GCC infrastructure spend to boost non-oil GDP
Friday, 12 20 2019, Category: Economy, Country: Gulf Cooperation Council
The GCC is ready to throw off the shackles of lower GDP growth in 2020 with spending on infrastructure forecast to boost the region’s non-oil expansion. That’s the upbeat forecast in a report by Ventures Onsite, the construction intelligence partner of Intersec, the world’s leading trade fair for security, safety and fire protection.
The report says that while rising oil and gas production will likely help lift GCC growth to 2.5% in 2020, infrastructure spending, particularly in the UAE and Kuwait could lift country-specific non-oil GDP from 2.4% in 2019 to 2.8% next year.
The construction sector, says the report, will be in the vanguard of the GCC’s forecasted non-oil growth. “The region’s large-scale degree of investment in infrastructure and capital projects, and anticipated tourism boom are poised to register growth for the region’s GCC construction sector. This in turn, along with economic diversification plans in the GCC region, is also expected to drive the fire safety systems and equipment market over the coming years.”
Ventures Online suggests the GCC’s total construction contractor awards across the building, infrastructure and energy sectors are expected to increase from $134,002 million in 2019 to $139,909 million in 2020 with the UAE and Saudi Arabia being the industry’s top two performing markets next year. The report predicts the UAE may increase its federal budget by 2% in 2020 to $17 billion.

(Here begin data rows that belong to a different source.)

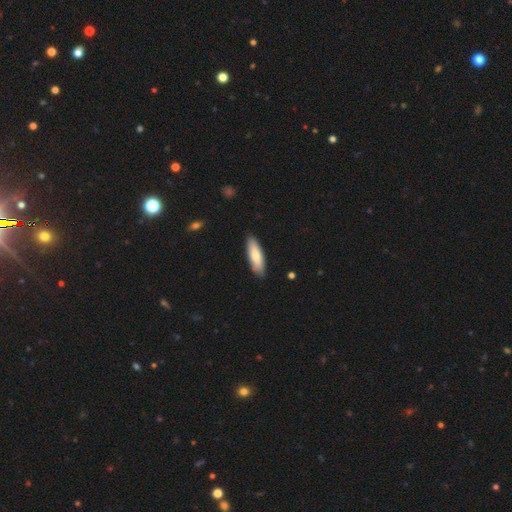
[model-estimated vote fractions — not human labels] smooth-or-featured: smooth: 75% | featured or disk: 19% | star or artifact: 5%
  how-rounded: cigar-shaped: 50% | in between: 49% | round: 2%
  merging: none: 88% | minor disturbance: 9% | major disturbance: 2% | merger: 1%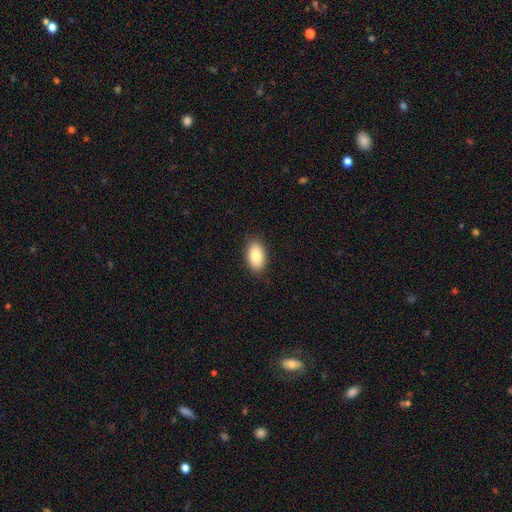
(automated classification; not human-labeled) This is clearly a smooth galaxy (83%). How rounded: clearly in between (91%). Merging: clearly none (87%).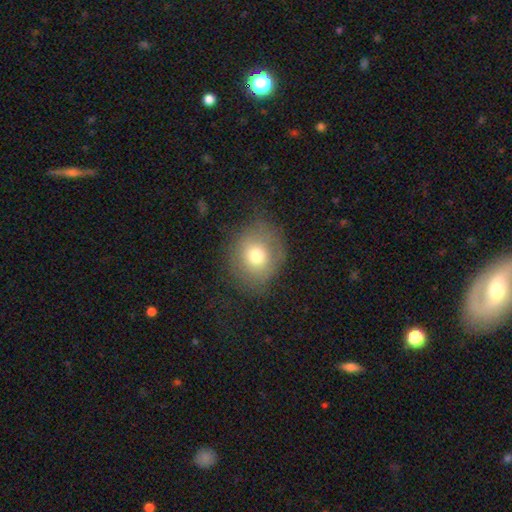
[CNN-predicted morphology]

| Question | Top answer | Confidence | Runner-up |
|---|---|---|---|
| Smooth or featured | smooth | 71% | featured or disk (18%) |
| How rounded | round | 73% | in between (26%) |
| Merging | none | 66% | minor disturbance (21%) |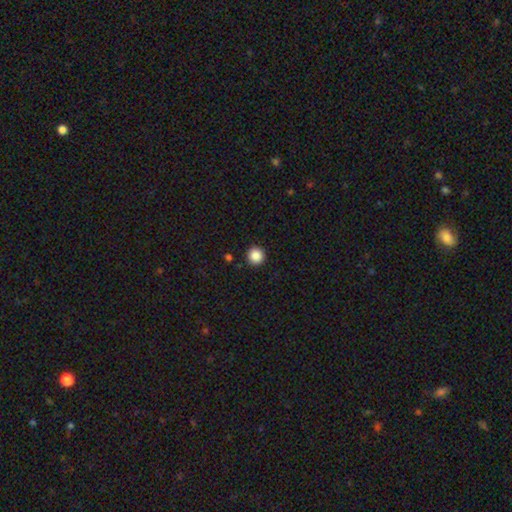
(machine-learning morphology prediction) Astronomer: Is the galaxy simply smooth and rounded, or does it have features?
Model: smooth — 87%.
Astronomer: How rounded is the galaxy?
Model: round — 95%.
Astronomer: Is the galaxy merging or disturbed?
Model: none — 92%.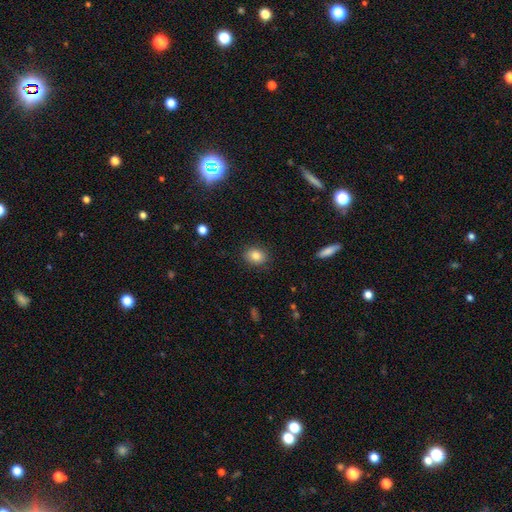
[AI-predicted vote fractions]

The forecast has led to a bullish prediction from the KPMG annual Global Construction Survey which points to an anticipated growth of between 6-10% in the UAE’s construction sector in 2020.
“Industry leaders surveyed in the UAE are optimistic about growth prospects and are confident that technology and governance will play a significant role in the construction sector in the next five years,” predicts the KPMG survey.